Dictionary of National Biography, 1885-1900/Sladen, Charles
SLADEN, Sir CHARLES (1816–1884), Australian statesman, born at Ripple Park, Kent, in 1816, was second son of John Baker Sladen of Ripple Park, Kent, a deputy-lieutenant for the Cinque ports, by Ethelred, eldest daughter of Kingsman Baskett St. Barbe of London. He was educated at Shrewsbury school and Trinity Hall, Cambridge, where he entered as a scholar in 1834 and graduated B.A. in 1837. He served his articles with a proctor in Doctors' Commons, and proceeded LL.B. in 1840 and LL.D. in December 1867.
In 1841 Sladen emigrated to Victoria, landing on 14 Feb. 1842, and in May commenced practice as a solicitor at Geelong, where he became the head of the firm of Sladen, Martyn, & Taylor. His rapid success enabled him to retire from practice in 1854.
In December of that year he was requested to act for a time as treasurer of the colony, and was nominated to the old legislative council. After the reform of the constitution by the act of 1855, he entered the House of Assembly as member for Geelong in 1857, and in November became treasurer in the first ministry of responsible government. In the same year, however, universal suffrage was established, and at the first subsequent general election he was defeated, and remained out of parliament till 1861, when he came in as member for Geelong East. In July 1864 he was elected to the legislative council for the western province, and very soon became the acknowledged leader of the conservative party in that house. He was conspicuous in this capacity in the struggle with the ministry of Sir James McCulloch [q. v.] respecting the incorporation in the Appropriation bills of the tariff bill in 1865 and the Darling grant in 1867. While he was the author of the council's strong line of action, he also managed the compromise of 1867. When, in 1868, McCulloch resigned, Sladen formed, as a last resort, a ministry which was in a hopeless minority. He was premier and chief secretary from 6 May to 11 July. His action on this occasion was regarded as one of great public spirit. In August 1868 his seat became vacant by lapse of time, and he did not seek re-election.

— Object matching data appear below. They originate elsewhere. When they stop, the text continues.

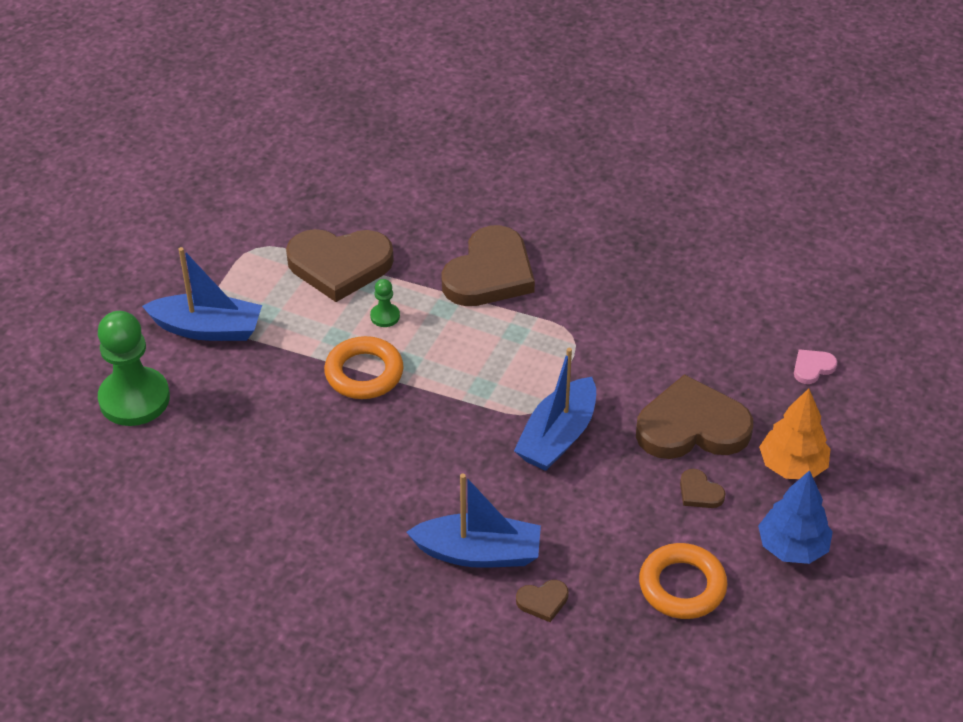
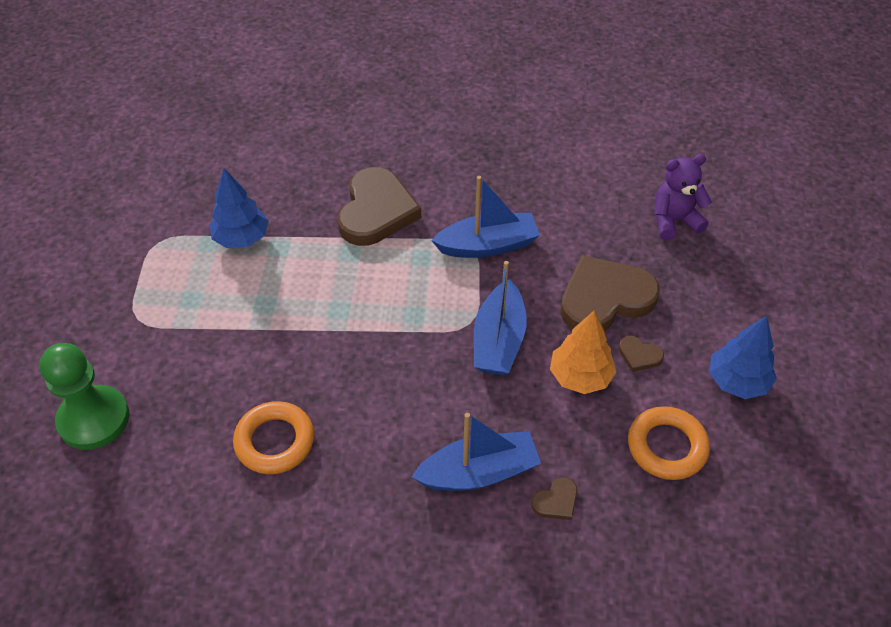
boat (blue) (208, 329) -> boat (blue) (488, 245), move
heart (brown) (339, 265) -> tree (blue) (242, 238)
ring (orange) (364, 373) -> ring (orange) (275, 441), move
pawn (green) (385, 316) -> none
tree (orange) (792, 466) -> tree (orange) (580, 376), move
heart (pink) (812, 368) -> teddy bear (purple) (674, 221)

In 1876, however, when a fresh struggle between the chambers was imminent, Sladen once more entered political life as member of the council for the western province, and took a strong line in opposition to Graham Berry's government on the questions of paying members (1878), the plebiscite (1879), levying a land tax, and reforming the legislative council. The general election of 1880 justified the line which he had taken, and the legislative council emerged from the struggle with credit. On 13 Dec. 1882 he finally retired, somewhat broken in health. He died at his residence, Chilwell, near Geelong, on 22 Feb. 1884, having married, in 1840, Harriet Amelia, daughter of William Orton.
Sladen staved off two serious attacks on the constitution, and finally asserted the authority of the council. He took the lead in reforming the council by division of the electoral provinces, increase of the number of members, and curtailment of the tenure of appointment. He was made K.C.M.G. in 1875. In 1854 he bought an estate at Birregarra, which he called Ripple Vale, and there he devoted his leisure to sheep-farming.
There is a portrait of him in the National Gallery of Victoria and another at Geelong town-hall.[Melbourne Argus, 23 Feb. 1884; Mennell's Dictionary of Australasian Biography; Parliamentary Reports of Victoria, passim.]